No matter. “Dream Rememberer” continues the listlessness with a wah-wah pedal. “Love you more than anything / Love you more today”, FM sings over noise rock squelch. There’s an intentional duality between the twee angelic voice, the guitar work, and relatively interesting drum work. Naturally of a goth-y label, the album delivers us a sliver of dialogue from the film The Crow echoed in FM’s lyrics: “It can’t rain all the time / It can’t rain”. It can’t, because I quite like the minimalist “St Michael”, which brings dirge-like movement to The Eclipse, humming under FM’s vocal silk, resulting in a track that persists captivatingly on only its harmony and what could be two drum notes from Radiohead’s Idioteque.

“There’s a light in the distance / Then it starts to fade,” she sings in “Darker Than Blue”. It’s a bad title; we know that. The track itself continues the good work of “St Michael”, this time adding acoustic and electric guitars while managing to avoid the noise-laden contrast-song that it obviously could be — Warren Defever’s bleating amp emerges and closes the song splendidly. “Tell Me Why You Want to See Me” continues the bad song title precedent, rolling briefly with room-mic’d piano and more of FM’s layered vocal clusters. This is where my problem with The Eclipse is realized. I’m not sure what the album is telling me or any of its listeners. There is no story; or if there is a story, it isn’t well written. It plays like a collection of out-takes, some of them quite beautiful but nonetheless without cohesion.

“Feels Like Infinity” is great, being probably what should be this album’s single, though it isn’t — “Dream Rememberer” is. “Infinity” is quiet and full, tight and colorful with acoustic exercises, sounding like the scored end of a prissy but smart Ivy League girl’s four-year, in-the-car-and-on-the-way-home graduation theme. I love it.

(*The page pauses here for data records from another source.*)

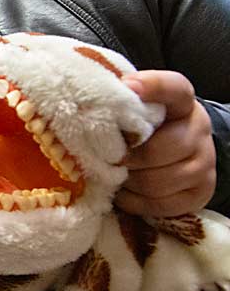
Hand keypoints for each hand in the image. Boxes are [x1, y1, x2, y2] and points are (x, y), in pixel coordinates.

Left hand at [116, 70, 215, 217]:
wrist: (180, 151)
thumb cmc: (146, 128)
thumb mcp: (137, 109)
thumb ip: (120, 103)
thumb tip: (88, 102)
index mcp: (181, 102)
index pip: (173, 88)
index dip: (152, 87)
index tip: (127, 87)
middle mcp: (199, 129)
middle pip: (157, 150)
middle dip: (125, 159)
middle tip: (105, 159)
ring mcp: (204, 163)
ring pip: (156, 182)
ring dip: (127, 182)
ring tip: (114, 176)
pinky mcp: (200, 192)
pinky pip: (160, 204)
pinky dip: (135, 202)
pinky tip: (125, 192)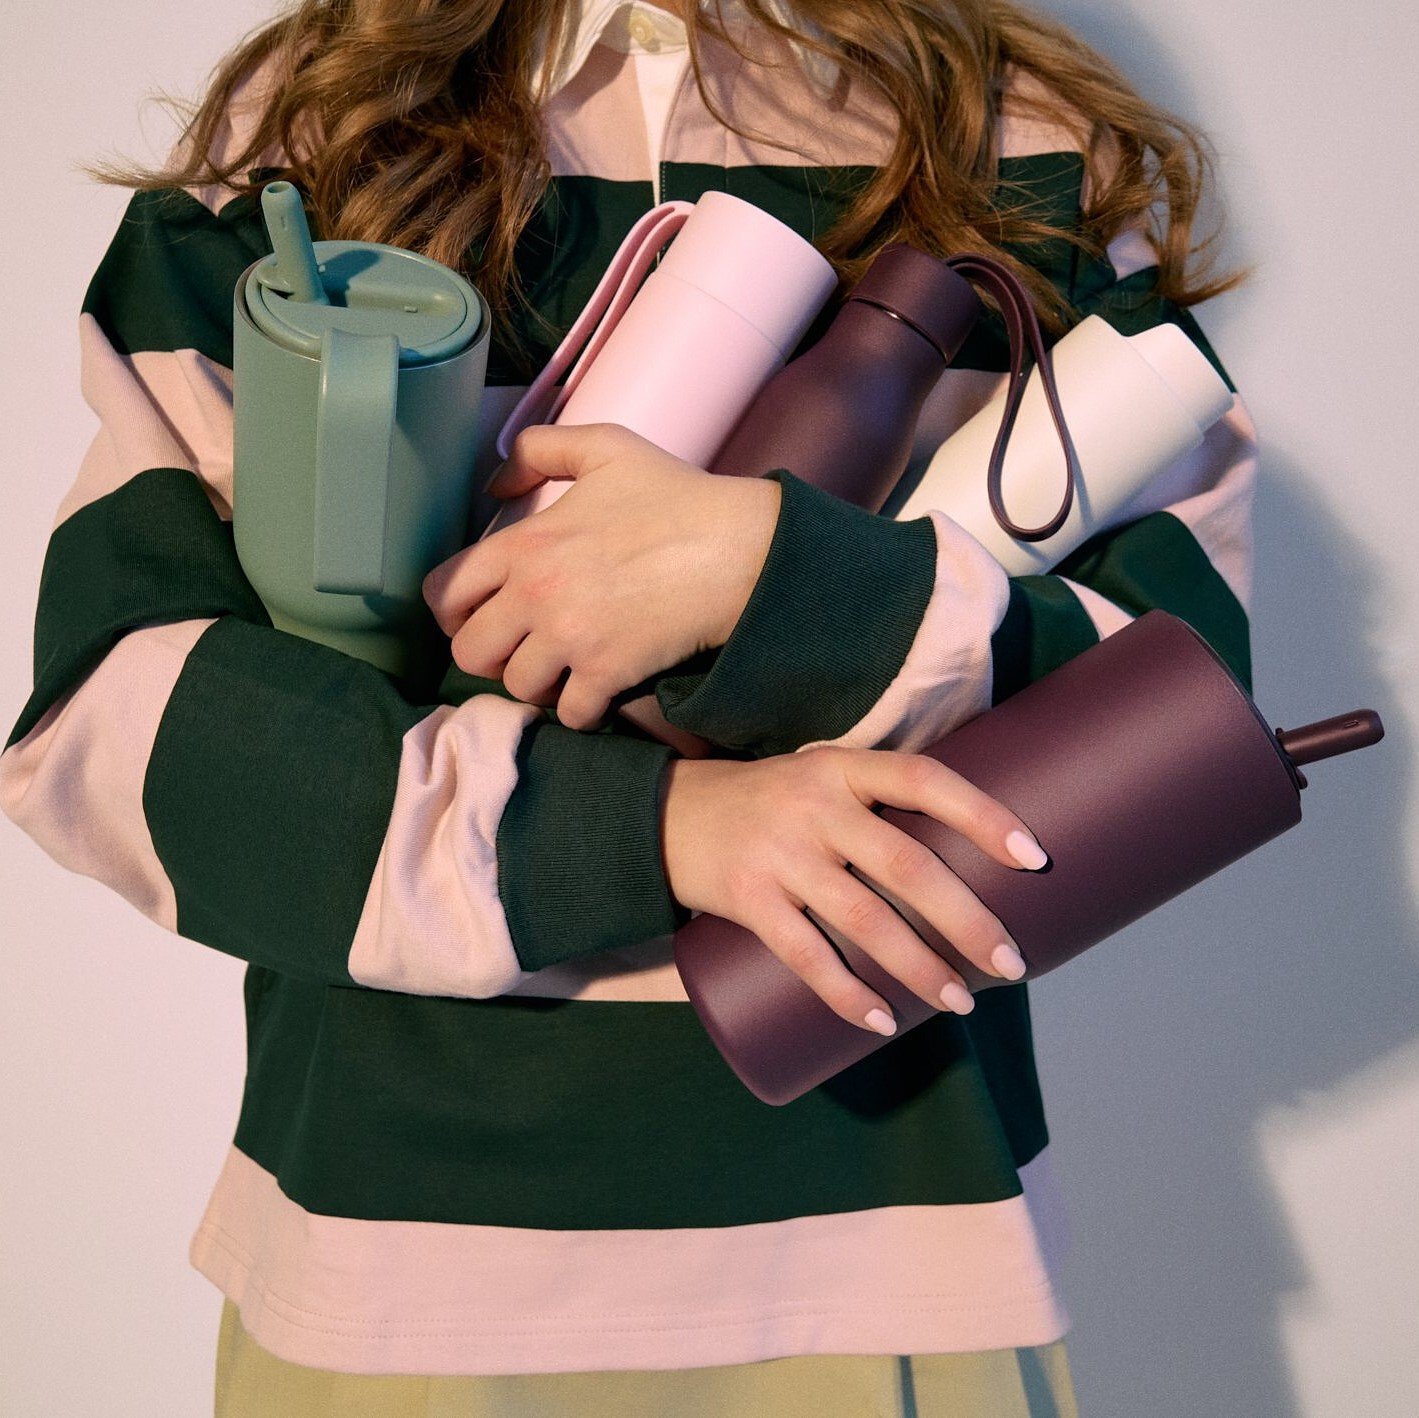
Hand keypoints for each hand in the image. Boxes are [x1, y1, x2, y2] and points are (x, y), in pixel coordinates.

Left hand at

“Dream Tiger” gives us airy lovesick drone, leading into the staccato intro of the album’s eponymous song. And it’s here that we have ambience via noise. It’s here at the end that we have the start of an album. Over seven minutes of post-rock climaxing caves into blurred reverb that filters downward, losing its high-frequency sheen and falling into a wave of echo before breaking and hitting a point of near-silence. “The Eclipse” is very unlike The Eclipse. His Name Is Alive know how to write songs well, and I’m no fit critic of their compositions. I’d have to call Brian Wilson for that. But I can consider their inclusions here, and the choice to have this album arranged as it is. There are many other albums in the HNIA catalogue. Check them out first, then proceed.